Requirement
Show all the lines in the data below that include the word "výzvy".

Records contained in a dataset
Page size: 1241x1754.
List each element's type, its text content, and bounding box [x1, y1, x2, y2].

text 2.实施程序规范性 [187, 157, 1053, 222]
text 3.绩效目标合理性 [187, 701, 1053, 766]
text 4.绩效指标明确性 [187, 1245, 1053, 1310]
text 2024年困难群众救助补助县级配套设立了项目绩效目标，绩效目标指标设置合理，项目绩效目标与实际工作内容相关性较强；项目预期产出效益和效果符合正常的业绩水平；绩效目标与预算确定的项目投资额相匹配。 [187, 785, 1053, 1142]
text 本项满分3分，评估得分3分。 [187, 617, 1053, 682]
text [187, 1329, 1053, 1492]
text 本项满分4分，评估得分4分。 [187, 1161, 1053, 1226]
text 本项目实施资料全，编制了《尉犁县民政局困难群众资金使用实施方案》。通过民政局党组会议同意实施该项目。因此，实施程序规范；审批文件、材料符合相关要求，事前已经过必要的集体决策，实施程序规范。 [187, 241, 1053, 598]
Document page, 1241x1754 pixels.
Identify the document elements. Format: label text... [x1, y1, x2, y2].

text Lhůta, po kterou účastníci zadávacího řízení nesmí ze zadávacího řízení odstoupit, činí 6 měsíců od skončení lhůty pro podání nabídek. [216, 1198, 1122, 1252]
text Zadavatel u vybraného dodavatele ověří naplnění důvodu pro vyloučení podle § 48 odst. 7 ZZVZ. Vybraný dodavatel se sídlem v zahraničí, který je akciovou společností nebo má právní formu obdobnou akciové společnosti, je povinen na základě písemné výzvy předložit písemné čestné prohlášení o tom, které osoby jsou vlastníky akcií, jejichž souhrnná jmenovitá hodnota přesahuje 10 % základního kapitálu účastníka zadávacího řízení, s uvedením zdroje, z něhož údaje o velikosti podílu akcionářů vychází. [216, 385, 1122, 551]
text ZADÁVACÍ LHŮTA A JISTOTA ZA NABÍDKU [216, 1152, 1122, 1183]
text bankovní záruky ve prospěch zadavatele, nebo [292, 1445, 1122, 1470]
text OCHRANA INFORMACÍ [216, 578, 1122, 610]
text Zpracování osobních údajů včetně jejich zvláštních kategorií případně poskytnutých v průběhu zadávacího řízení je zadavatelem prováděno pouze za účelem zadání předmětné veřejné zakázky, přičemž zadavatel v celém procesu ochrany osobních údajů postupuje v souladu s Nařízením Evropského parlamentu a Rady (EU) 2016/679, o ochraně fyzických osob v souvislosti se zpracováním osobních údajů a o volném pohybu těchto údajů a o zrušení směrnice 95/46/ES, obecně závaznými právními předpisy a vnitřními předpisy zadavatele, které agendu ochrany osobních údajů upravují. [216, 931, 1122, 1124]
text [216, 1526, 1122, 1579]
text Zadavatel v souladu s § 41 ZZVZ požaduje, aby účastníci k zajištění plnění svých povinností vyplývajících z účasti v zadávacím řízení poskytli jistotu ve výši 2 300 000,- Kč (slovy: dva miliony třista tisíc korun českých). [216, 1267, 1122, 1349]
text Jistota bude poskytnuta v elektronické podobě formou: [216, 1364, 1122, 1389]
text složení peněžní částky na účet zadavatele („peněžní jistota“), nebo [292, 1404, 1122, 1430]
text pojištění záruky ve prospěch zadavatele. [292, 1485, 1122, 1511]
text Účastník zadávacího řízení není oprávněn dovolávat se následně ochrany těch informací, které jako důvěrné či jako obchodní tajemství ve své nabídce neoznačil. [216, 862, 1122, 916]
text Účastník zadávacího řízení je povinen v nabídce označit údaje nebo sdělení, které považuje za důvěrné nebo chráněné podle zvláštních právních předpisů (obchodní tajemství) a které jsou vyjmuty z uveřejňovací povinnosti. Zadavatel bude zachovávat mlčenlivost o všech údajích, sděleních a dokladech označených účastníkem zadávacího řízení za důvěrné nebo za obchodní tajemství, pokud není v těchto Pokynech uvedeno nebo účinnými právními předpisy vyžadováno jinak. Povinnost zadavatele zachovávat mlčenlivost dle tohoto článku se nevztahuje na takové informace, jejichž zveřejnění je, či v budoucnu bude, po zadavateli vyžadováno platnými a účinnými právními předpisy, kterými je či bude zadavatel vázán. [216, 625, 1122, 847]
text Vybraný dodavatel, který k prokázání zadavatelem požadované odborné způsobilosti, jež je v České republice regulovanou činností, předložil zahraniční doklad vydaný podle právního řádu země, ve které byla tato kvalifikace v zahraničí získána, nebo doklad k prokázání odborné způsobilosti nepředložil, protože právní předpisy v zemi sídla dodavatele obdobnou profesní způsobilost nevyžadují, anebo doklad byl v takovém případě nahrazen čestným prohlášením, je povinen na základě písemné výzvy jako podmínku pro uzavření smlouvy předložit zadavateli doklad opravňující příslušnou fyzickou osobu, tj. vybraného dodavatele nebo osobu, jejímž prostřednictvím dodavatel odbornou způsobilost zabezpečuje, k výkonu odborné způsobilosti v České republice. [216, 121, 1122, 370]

Solution for this task
text Zadavatel u vybraného dodavatele ověří naplnění důvodu pro vyloučení podle § 48 odst. 7 ZZVZ. Vybraný dodavatel se sídlem v zahraničí, který je akciovou společností nebo má právní formu obdobnou akciové společnosti, je povinen na základě písemné výzvy předložit písemné čestné prohlášení o tom, které osoby jsou vlastníky akcií, jejichž souhrnná jmenovitá hodnota přesahuje 10 % základního kapitálu účastníka zadávacího řízení, s uvedením zdroje, z něhož údaje o velikosti podílu akcionářů vychází. [216, 385, 1122, 551]
text Vybraný dodavatel, který k prokázání zadavatelem požadované odborné způsobilosti, jež je v České republice regulovanou činností, předložil zahraniční doklad vydaný podle právního řádu země, ve které byla tato kvalifikace v zahraničí získána, nebo doklad k prokázání odborné způsobilosti nepředložil, protože právní předpisy v zemi sídla dodavatele obdobnou profesní způsobilost nevyžadují, anebo doklad byl v takovém případě nahrazen čestným prohlášením, je povinen na základě písemné výzvy jako podmínku pro uzavření smlouvy předložit zadavateli doklad opravňující příslušnou fyzickou osobu, tj. vybraného dodavatele nebo osobu, jejímž prostřednictvím dodavatel odbornou způsobilost zabezpečuje, k výkonu odborné způsobilosti v České republice. [216, 121, 1122, 370]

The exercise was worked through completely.